Robot: Would a robot read this?
*shows me copy of Totally Not A Robot magazine*M: Hm. That checks out.
*Friend hands me their baby. I whisper*
The blood so fresh & pure. It’s perfect for the sacrifice.
And that’s how I get out of babysitting.
[ice cream parlor]
WIFE: I’ll have two scoops of vanilla
ME: me too, u could say I want an
WIFE AND CLERK: please don’t
ME: ice cream clone
Poured Tresemmé on a spider in the shower & scooted him down the drain, he reemerged w/ voluminous hair & screamed at me in a French accent
Lambs: “BAAAAAAAAA!!!”
Hannibal Lecter: “Shhhhhh!”
Lambs: “Baaaa!”
Hannibal Lecter: “Shhhh…”
Lambs: “…”
Hannibal Lecter: “Much better.”
Me: *picks up regular store brand item instead of economy store brand item*
My family: what’s the occasion?
If you have a “Welcome” mat, but call the cops when you find me eating nachos on your couch in my underwear, you’re sending mixed signals
my wife: they don’t want you to bring anything to thanksgiving dinner
me, right in the middle of making turkey flavored ice cream: why not?
Husband: I can’t find the remote.

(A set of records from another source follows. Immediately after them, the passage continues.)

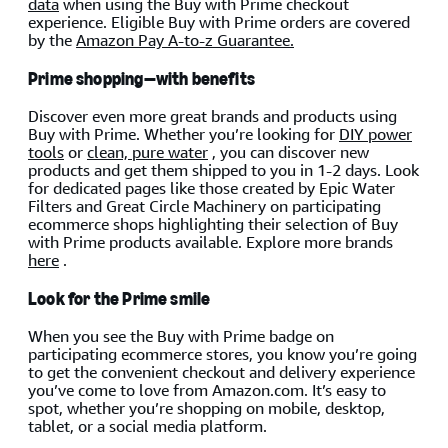
data
when using the Buy with Prime checkout
experience. Eligible Buy with Prime orders are covered
by the
Amazon Pay A-to-z Guarantee.
Prime shopping—with benefits
Discover even more great brands and products using
Buy with Prime. Whether you’re looking for
DIY power
tools
or
clean, pure water
, you can discover new
products and get them shipped to you in 1-2 days. Look
for dedicated pages like those created by Epic Water
Filters and Great Circle Machinery on participating
ecommerce shops highlighting their selection of Buy
with Prime products available. Explore more brands
here
.
Look for the Prime smile
When you see the Buy with Prime badge on
participating ecommerce stores, you know you’re going
to get the convenient checkout and delivery experience
you’ve come to love from Amazon.com. It’s easy to
spot, whether you’re shopping on mobile, desktop,
tablet, or a social media platform.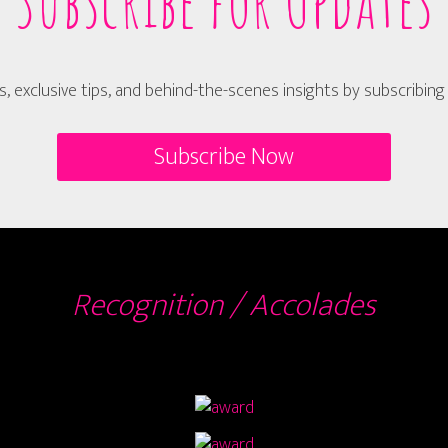
Subscribe for Updates
s, exclusive tips, and behind-the-scenes insights by subscribin
Subscribe Now
Recognition / Accolades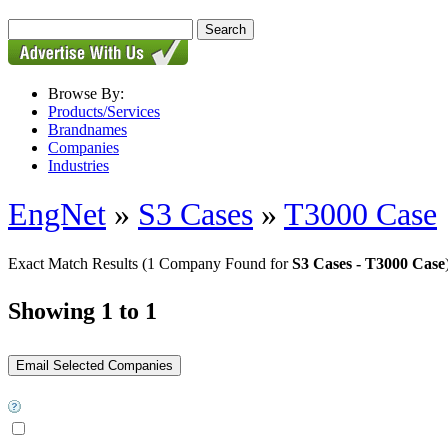
Browse By:
Products/Services
Brandnames
Companies
Industries
EngNet
»
S3 Cases
»
T3000 Case
Exact Match Results
(1 Company Found for
S3 Cases - T3000 Case
Showing 1 to 1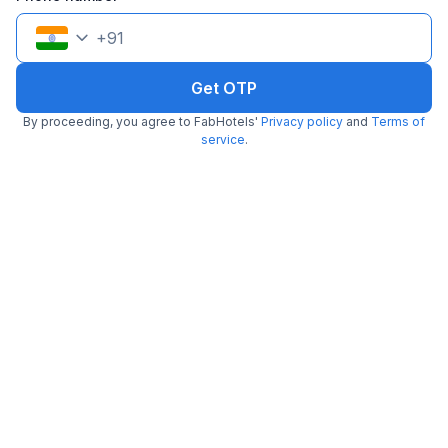
+
91
Get OTP
FabHotel The Arjun
By proceeding, you agree to FabHotels'
Privacy policy
and
Terms of
3.1 km from Kk Chaap Express
Sushant Lok 1
service
.
•
4.6
Excellent
79 ratings on
/5
Pay @ hotel
Per night,
2 guests
Couple friendly
₹
1,561
₹
2,584
Free parking
₹
+
90
GST
Get ₹78+ Fab credits
Filling fast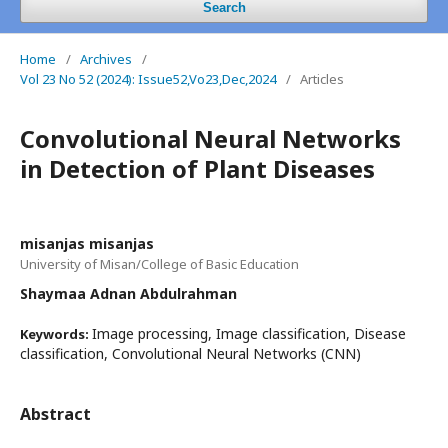
Search
Home
/
Archives
/
Vol 23 No 52 (2024): Issue52,Vo23,Dec,2024
/
Articles
Convolutional Neural Networks
in Detection of Plant Diseases
misanjas misanjas
University of Misan/College of Basic Education
Shaymaa Adnan Abdulrahman
Image processing, Image classification, Disease
Keywords:
classification, Convolutional Neural Networks (CNN)
Abstract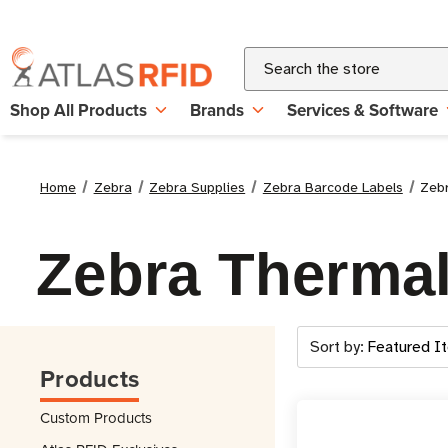
Search
Shop All Products
Brands
Services & Software
Home
Zebra
Zebra Supplies
Zebra Barcode Labels
Zebr
Zebra Thermal
Sort by:
Products
Custom Products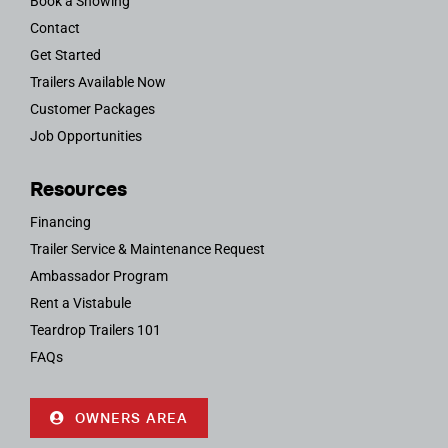
Book a Showing
Contact
Get Started
Trailers Available Now
Customer Packages
Job Opportunities
Resources
Financing
Trailer Service & Maintenance Request
Ambassador Program
Rent a Vistabule
Teardrop Trailers 101
FAQs
OWNERS AREA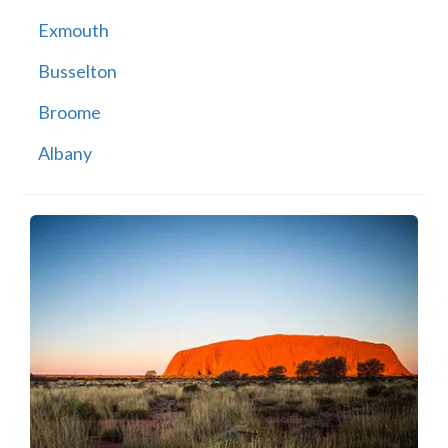
Exmouth
Busselton
Broome
Albany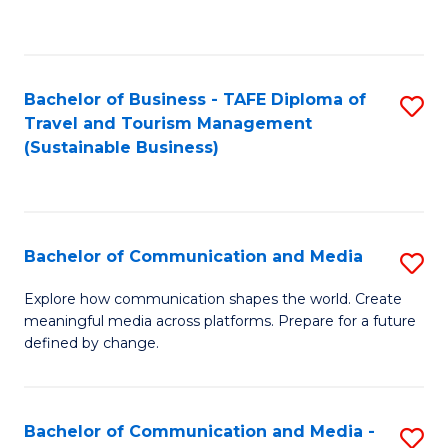
C
Fa
Bachelor of Business - TAFE Diploma of
S
Travel and Tourism Management
to
(Sustainable Business)
C
Fa
Bachelor of Communication and Media
S
B
Explore how communication shapes the world. Create
meaningful media across platforms. Prepare for a future
of
defined by change.
C
a
Bachelor of Communication and Media -
S
M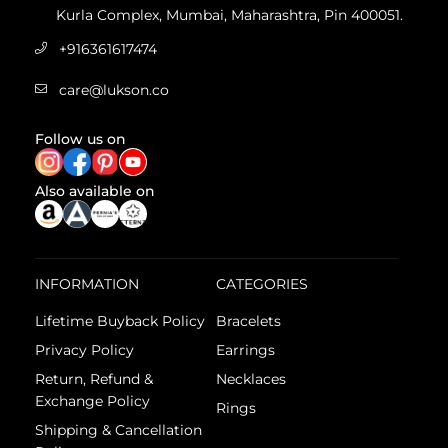
Kurla Complex, Mumbai, Maharashtra, Pin 400051.
+916361617474
care@lukson.co
Follow us on
Also available on
INFORMATION
CATEGORIES
Lifetime Buyback Policy
Bracelets
Privacy Policy
Earrings
Return, Refund &
Necklaces
Exchange Policy
Rings
Shipping & Cancellation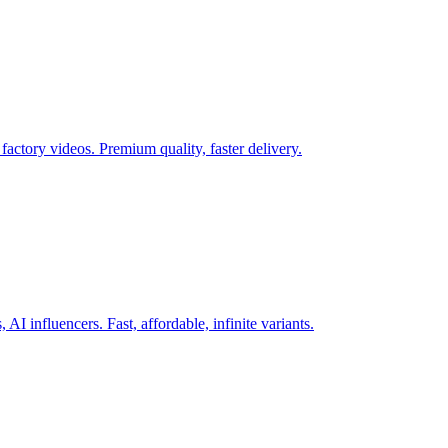
actory videos. Premium quality, faster delivery.
AI influencers. Fast, affordable, infinite variants.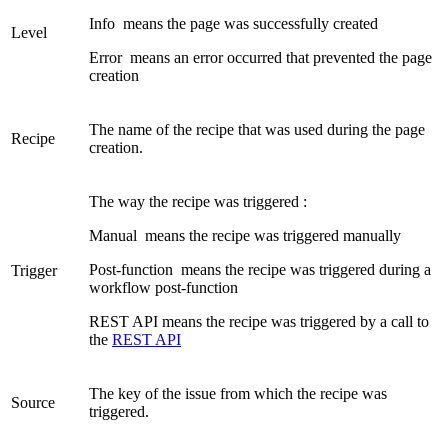
Info
means the page was successfully created
Level
Error
means an error occurred that prevented the page
creation
The name of the recipe that was used during the page
Recipe
creation.
The way the recipe was triggered :
Manual
means the recipe was triggered manually
Post-function
means the recipe was triggered during a
Trigger
workflow post-function
REST API
means the recipe was triggered by a call to
the
REST API
The key of the issue from which the recipe was
Source
triggered.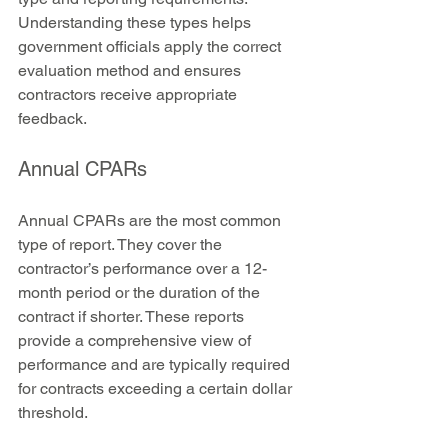
Understanding these types helps 
government officials apply the correct 
evaluation method and ensures 
contractors receive appropriate 
feedback.
Annual CPARs
Annual CPARs are the most common 
type of report. They cover the 
contractor’s performance over a 12-
month period or the duration of the 
contract if shorter. These reports 
provide a comprehensive view of 
performance and are typically required 
for contracts exceeding a certain dollar 
threshold.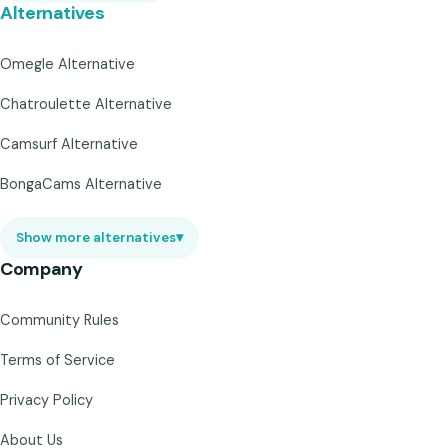
Alternatives
Omegle Alternative
Chatroulette Alternative
Camsurf Alternative
BongaCams Alternative
Show more alternatives
▾
Company
Community Rules
Terms of Service
Privacy Policy
About Us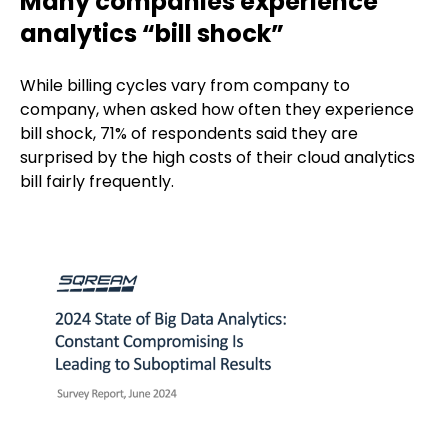
Many companies experience
analytics “bill shock”
While billing cycles vary from company to
company, when asked how often they experience
bill shock, 71% of respondents said they are
surprised by the high costs of their cloud analytics
bill fairly frequently.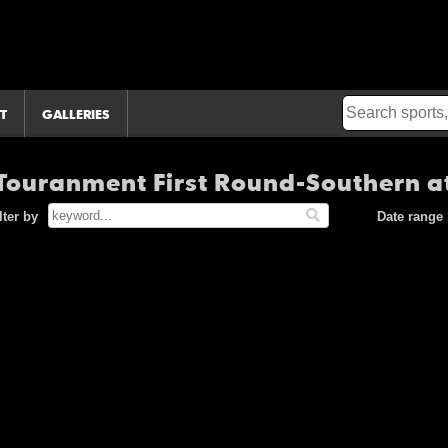
T
GALLERIES
ouranment First Round-Southern at
lter by
Date range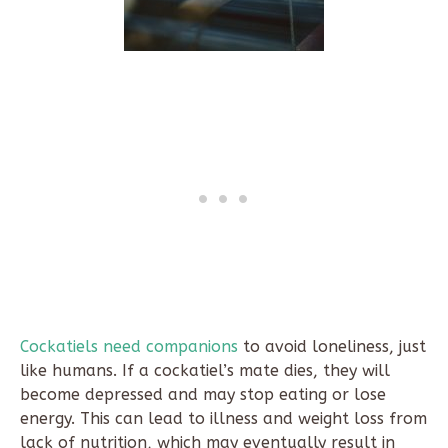
Cockatiels need companions
to avoid loneliness, just
like humans. If a cockatiel’s mate dies, they will
become depressed and may stop eating or lose
energy. This can lead to illness and weight loss from
lack of nutrition, which may eventually result in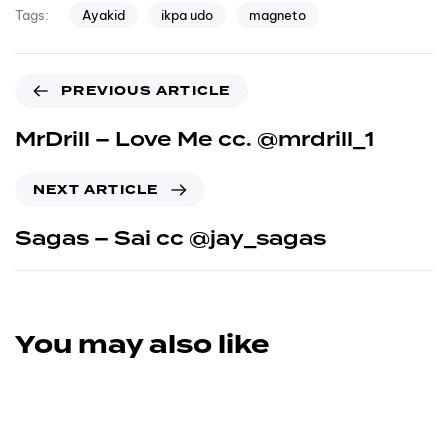
Ayakid
ikpa udo
magneto
Tags:
PREVIOUS ARTICLE
MrDrill – Love Me cc. @mrdrill_1
NEXT ARTICLE
Sagas – Sai cc @jay_sagas
You may also like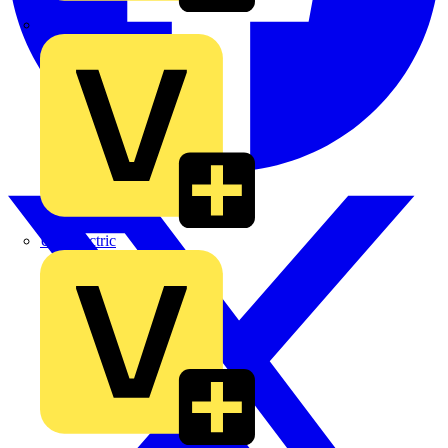
TLA
UK Electric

Are you sitting on it again?
Me: No.
Husband: Stand up.
Me: I don’t want to.
Husband: Why?
Me: Because I’m probably sitting on the remote.
*a single grain of pollen enters my nose*
My sinuses: We refuse to work in these hostile and unsafe conditions
I hope you folks are recycling correctly
Millipede Parent: This little piggy went to market…
*ten years later* …and this little piggy went weee all the way home.
My safe word is extra cheese
…in queso emergency.
I love when the Uber driver is overly prepared with water bottles, chargers, asks about temperature and music preferences, etc., then drives how a deer walks after being born
Curiosity gave the cat slightly high blood pressure but nothing to be concerned about.
My wife left me for a fisherman.
Poor guy’s still reeling.
My kids are yelling so incoherently at one another it sounds like they’re naming IKEA furniture.
They say that blondes are dumb, but I’ve gotten a brunette to marry me too.